No Brasil, as cooperativas de crédito geraram em 2006 um diferencial de renda para os associados, levando em conta os juros mais baixos dos cartões de crédito, cheque especial e crédito pessoal, de R$ 154 milhões ao mês e, estima-se R$ 1,84 bilhões ao ano,
segundo dados do Banco Central. Recursos estes que propiciaram investimentos e consumo ao cooperado e como via de conseqüência mais impostos aos governos estaduais e federal.

Neste mesmo ano começou a evidenciar-se uma tendência que justifica a reação dos bancos. Os percentuais de crescimento do cooperativismo de crédito superaram até mesmo os altos índices dos bancos comerciais, como nos mostram os
dados fornecidos pelo Banco Central.

  • nos ativos comerciais um percentual de crescimento de 29,58% para as cooperativas e 19,30% para os bancos;
  • nos depósitos totais, 29,22% para as cooperativas contra 14,53% para os bancos;
  • no patrimônio líquido, 20,62% contra 21,05%;
  • nas operações de crédito 21,27% contra 21,37% dos bancos;

Tendo acesso a estes dados começamos a compreender a agressiva luta dos diversos bancos em busca da compra das folhas de pagamento de prefeituras, hospitais, e ... cooperativas. É uma das máximas do mercado, se a concorrência está pondo em risco sua liderança, compre-a.

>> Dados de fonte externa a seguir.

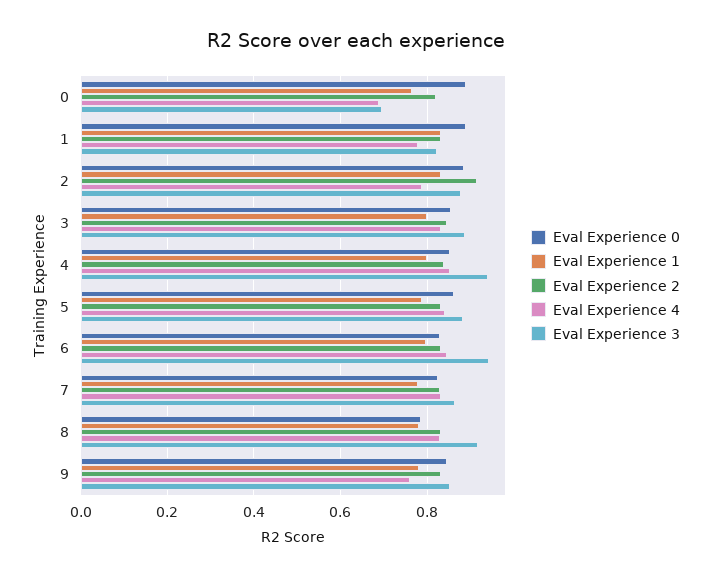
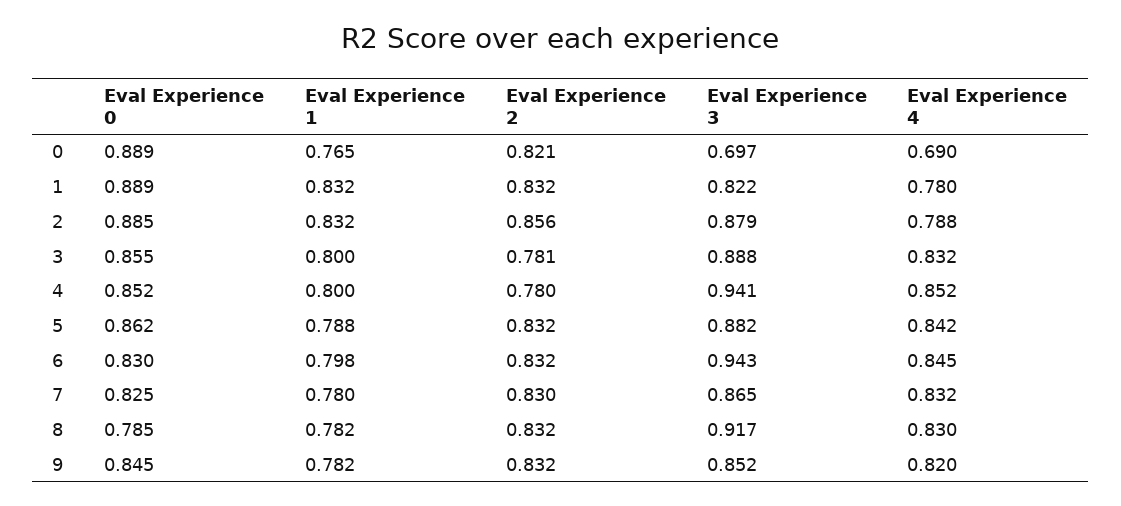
Eval Experience 2, 2: 0.92 -> 0.856
Eval Experience 2, 3: 0.84 -> 0.781
Eval Experience 2, 4: 0.84 -> 0.78
Eval Experience 4, 9: 0.76 -> 0.82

Neste sentido é importante que os dirigentes de cooperativas em geral, e das de Saúde em particular, estejam atentos a estas manobras que estão surgindo em alguns pontos do país por parte dos bancos, com ofertas tentadoras de compra das folha de pagamento dos cooperados. Como se diz comumente, "não existe almoço de graça", e fatalmente quem pagará a conta serão os cooperados, sob forma de juros mais altos, obrigatoriedade de adquirir produtos acoplados, tarifas e outros subterfúgios. São manobras diversionistas que buscam enfraquecer o Sistema Cooperativo de Crédito que está em lenta, mas segura ascensão com benefícios que retornam à comunidade.